本文:
↓

対象主格: 水が飲みたい。寿司が好きだ。彼女は数学ができる。漢文が読める。
所動主格: 私に良い考えがある。机の上に本がある。音楽がわかる。姿が消えた。
部分主格: 象は鼻が長い。太郎は色が黒い。京都は秋がいい。兄は背が高い。

2018.12.12 主語と主題
主題は、主語よりはるかに意味が広い

松野町夫 (翻訳家)

主語とは何か。主語は元来、英語など印欧語の文法用語である。主語は基本的に名詞で、述語動詞の示す動作や状態の主体を表す。動作主。作用主。たとえば、” She’s nice. I like her.” における ”She” や “I” が主語となる。

英文は主語と述語からなる。主語を決めないかぎり英文は書けない。基本 8 文型でも主語は常に文頭に登場する。以下の文型では、主語(S)、述語動詞(V)、補語(C)、目的語(O)、副詞相当語句(A)とする。ちなみに日本では、従来、基本 5 文型が主流であったが、現在は基本 8 文型が世界標準。英文の下線部は主語を表す。

↑

課題一覧:
1. 本文について、次の問いに答えてください。
(a) 主語は元来、どのような言語の文法用語とされていますか。
(b) 部分主格の例として最初に挙げられている文は何ですか。
(c) 現在、世界標準とされているのは基本何文型ですか。
2. 本文のうち、「所動主格: 私に良い考えがある。机の上に本がある。音楽がわかる。姿が消えた。」を含む語句で始まり「文型が主流であったが、現在は基本 8 文型が世界標準。英文の下線部は主語を表す。」で終わる部分を、一字も変えずに抜き出してください。
3. 本文では、主語を決めないかぎり英文は書けないとされています。その理由を1〜3文で説明してください。

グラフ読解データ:

↓

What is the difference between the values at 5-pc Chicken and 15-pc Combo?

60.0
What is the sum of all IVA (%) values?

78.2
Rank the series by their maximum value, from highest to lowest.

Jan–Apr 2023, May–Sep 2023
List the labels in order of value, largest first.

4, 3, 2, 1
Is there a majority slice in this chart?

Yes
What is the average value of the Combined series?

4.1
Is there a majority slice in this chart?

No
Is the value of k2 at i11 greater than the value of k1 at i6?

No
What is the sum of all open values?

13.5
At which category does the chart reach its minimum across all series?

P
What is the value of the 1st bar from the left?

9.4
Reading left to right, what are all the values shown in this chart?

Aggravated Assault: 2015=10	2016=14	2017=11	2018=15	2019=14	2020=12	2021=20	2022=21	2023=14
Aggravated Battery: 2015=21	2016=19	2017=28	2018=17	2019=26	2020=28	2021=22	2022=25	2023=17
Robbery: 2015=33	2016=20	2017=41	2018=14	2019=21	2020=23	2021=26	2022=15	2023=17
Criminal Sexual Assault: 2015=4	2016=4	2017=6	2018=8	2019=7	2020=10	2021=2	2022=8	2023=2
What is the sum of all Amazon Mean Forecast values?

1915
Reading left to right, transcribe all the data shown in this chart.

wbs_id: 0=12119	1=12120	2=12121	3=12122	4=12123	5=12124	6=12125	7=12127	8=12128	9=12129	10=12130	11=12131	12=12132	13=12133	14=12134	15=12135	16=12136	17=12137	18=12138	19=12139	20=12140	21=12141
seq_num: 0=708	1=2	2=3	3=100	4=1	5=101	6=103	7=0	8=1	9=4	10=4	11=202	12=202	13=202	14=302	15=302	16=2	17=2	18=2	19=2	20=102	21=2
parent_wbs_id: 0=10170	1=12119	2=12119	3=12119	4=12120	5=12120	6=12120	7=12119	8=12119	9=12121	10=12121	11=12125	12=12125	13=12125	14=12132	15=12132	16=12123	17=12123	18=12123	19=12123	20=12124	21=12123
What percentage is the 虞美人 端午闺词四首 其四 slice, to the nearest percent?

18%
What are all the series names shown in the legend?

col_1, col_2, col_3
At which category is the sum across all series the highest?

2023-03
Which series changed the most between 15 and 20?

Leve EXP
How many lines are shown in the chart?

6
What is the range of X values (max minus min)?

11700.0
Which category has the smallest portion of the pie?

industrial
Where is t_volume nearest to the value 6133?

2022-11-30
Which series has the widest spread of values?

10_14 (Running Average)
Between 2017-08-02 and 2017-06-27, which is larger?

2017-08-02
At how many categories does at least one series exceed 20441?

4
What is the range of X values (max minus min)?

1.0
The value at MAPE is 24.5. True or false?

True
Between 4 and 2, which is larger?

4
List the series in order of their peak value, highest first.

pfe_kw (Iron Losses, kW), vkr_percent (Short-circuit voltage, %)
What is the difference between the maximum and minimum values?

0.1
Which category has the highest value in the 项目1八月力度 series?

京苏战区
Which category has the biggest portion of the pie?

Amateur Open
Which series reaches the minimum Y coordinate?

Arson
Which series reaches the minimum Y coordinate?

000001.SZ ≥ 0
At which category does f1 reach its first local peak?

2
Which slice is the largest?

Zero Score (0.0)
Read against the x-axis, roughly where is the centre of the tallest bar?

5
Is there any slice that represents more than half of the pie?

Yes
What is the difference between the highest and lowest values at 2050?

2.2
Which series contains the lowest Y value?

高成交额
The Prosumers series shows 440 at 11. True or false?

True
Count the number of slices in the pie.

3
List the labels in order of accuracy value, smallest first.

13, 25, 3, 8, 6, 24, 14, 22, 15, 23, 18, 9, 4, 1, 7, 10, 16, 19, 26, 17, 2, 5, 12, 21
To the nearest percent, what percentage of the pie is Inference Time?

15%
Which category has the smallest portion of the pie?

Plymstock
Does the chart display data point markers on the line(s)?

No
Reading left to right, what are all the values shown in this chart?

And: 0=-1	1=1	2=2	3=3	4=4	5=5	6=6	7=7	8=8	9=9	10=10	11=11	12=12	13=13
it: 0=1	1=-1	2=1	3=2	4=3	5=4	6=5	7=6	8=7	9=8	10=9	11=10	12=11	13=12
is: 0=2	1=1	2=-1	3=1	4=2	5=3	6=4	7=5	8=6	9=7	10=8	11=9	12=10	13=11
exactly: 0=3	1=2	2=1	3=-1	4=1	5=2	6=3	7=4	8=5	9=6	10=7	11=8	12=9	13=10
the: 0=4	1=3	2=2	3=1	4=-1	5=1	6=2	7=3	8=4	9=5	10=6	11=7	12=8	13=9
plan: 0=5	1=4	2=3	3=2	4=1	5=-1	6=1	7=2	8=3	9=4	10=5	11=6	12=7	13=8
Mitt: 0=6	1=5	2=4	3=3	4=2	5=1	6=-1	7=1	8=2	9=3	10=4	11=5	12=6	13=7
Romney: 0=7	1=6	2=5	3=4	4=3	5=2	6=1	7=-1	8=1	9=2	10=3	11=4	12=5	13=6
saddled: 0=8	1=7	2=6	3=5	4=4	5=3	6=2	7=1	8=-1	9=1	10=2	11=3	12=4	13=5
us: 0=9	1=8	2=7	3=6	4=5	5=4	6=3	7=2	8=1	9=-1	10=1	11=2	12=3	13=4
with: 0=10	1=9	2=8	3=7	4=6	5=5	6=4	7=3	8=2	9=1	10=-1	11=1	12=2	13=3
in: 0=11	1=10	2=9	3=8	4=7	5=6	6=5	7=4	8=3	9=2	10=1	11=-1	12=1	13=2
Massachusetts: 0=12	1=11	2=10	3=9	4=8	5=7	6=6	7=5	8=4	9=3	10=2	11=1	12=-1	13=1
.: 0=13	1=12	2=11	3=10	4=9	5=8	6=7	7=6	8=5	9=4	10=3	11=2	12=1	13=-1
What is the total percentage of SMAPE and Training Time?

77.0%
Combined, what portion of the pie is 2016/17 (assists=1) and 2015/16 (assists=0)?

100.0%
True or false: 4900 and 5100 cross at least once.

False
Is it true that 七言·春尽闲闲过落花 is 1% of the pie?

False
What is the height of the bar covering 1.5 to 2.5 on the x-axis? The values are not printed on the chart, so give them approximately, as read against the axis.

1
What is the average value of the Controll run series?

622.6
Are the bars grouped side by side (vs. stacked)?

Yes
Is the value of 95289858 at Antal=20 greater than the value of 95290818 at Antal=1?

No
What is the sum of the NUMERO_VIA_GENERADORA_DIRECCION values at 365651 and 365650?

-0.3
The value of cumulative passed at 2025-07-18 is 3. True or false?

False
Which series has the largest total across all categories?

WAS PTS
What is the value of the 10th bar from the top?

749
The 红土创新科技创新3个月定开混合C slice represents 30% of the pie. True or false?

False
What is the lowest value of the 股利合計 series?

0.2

↑

解答例:
1.
(a) 英語など印欧語の文法用語です。
(b) 「象は鼻が長い。」です。
(c) 基本8文型です。

2.
所動主格: 私に良い考えがある。机の上に本がある。音楽がわかる。姿が消えた。
部分主格: 象は鼻が長い。太郎は色が黒い。京都は秋がいい。兄は背が高い。

2018.12.12 主語と主題
主題は、主語よりはるかに意味が広い

松野町夫 (翻訳家)

主語とは何か。主語は元来、英語など印欧語の文法用語である。主語は基本的に名詞で、述語動詞の示す動作や状態の主体を表す。動作主。作用主。たとえば、” She’s nice. I like her.” における ”She” や “I” が主語となる。

英文は主語と述語からなる。主語を決めないかぎり英文は書けない。基本 8 文型でも主語は常に文頭に登場する。以下の文型では、主語(S)、述語動詞(V)、補語(C)、目的語(O)、副詞相当語句(A)とする。ちなみに日本では、従来、基本 5 文型が主流であったが、現在は基本 8 文型が世界標準。英文の下線部は主語を表す。

3. 英文は主語と述語から成り立っているためです。